Senator Wants Answers After PSN Security Breach

PSN Accounts Hacked: How to Protect Yourself From Identity Theft

The news of the PlayStation Network’s security breach has reached Capitol Hill. Senator Richard Blumenthal of Connecticut has written a public letter to the President and CEO of Sony demanding answers in regards to the theft of personal information and more specifically the company’s failure to notify its users of the security breach. “I am troubled by the failure of Sony to immediately notify affected customers of the breach and to extend adequate financial data security protections,” he wrote.

The data breach took place on April 20, and the first confirmation to users any type of data may have been compromised went out today, six days later. “Although the breach occurred nearly a week ago, Sony has not notified customers of the intrusion, or provided information that is vital to allowing individuals to protect themselves from identity theft, such as informing users whether their personal or financial information may have been compromised.  Nor has Sony specified how it intends to protect these consumers.” The security breach is suspected to affect up to 75 million customers.

“When a data breach occurs, it is essential that customers be immediately notified about whether and to what extent their personal and financial information has been compromised.”

He concluded his letter by saying, “PlayStation Network users deserve more complete information on the data breach, as well as the assurance that their personal and financial information will be securely maintained.

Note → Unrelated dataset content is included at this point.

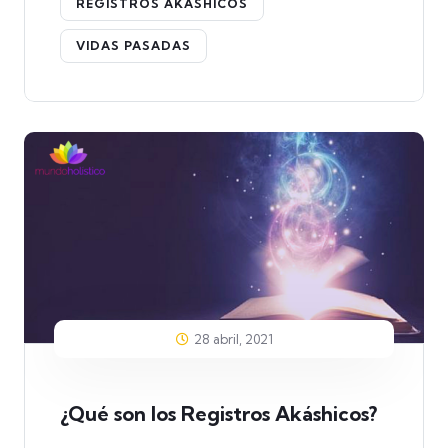
REGISTROS AKÁSHICOS
VIDAS PASADAS
28 abril, 2021
¿Qué son los Registros Akáshicos?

I appreciate your prompt response on this important issue.” I can’t help but agree, I have personal information stored on the PSN, and I want to know how Sony is protecting it.

Blumenthal also called for Sony to make some quick changes. For one, Sony should provide PSN users with financial data security severs with free access to credit reporting services. This free service would need to be available for at least two years. Sony would foot the bill for these services. He also argues that Sony should offer affected consumers with insurance to protect them from possible financial problems caused by identity theft.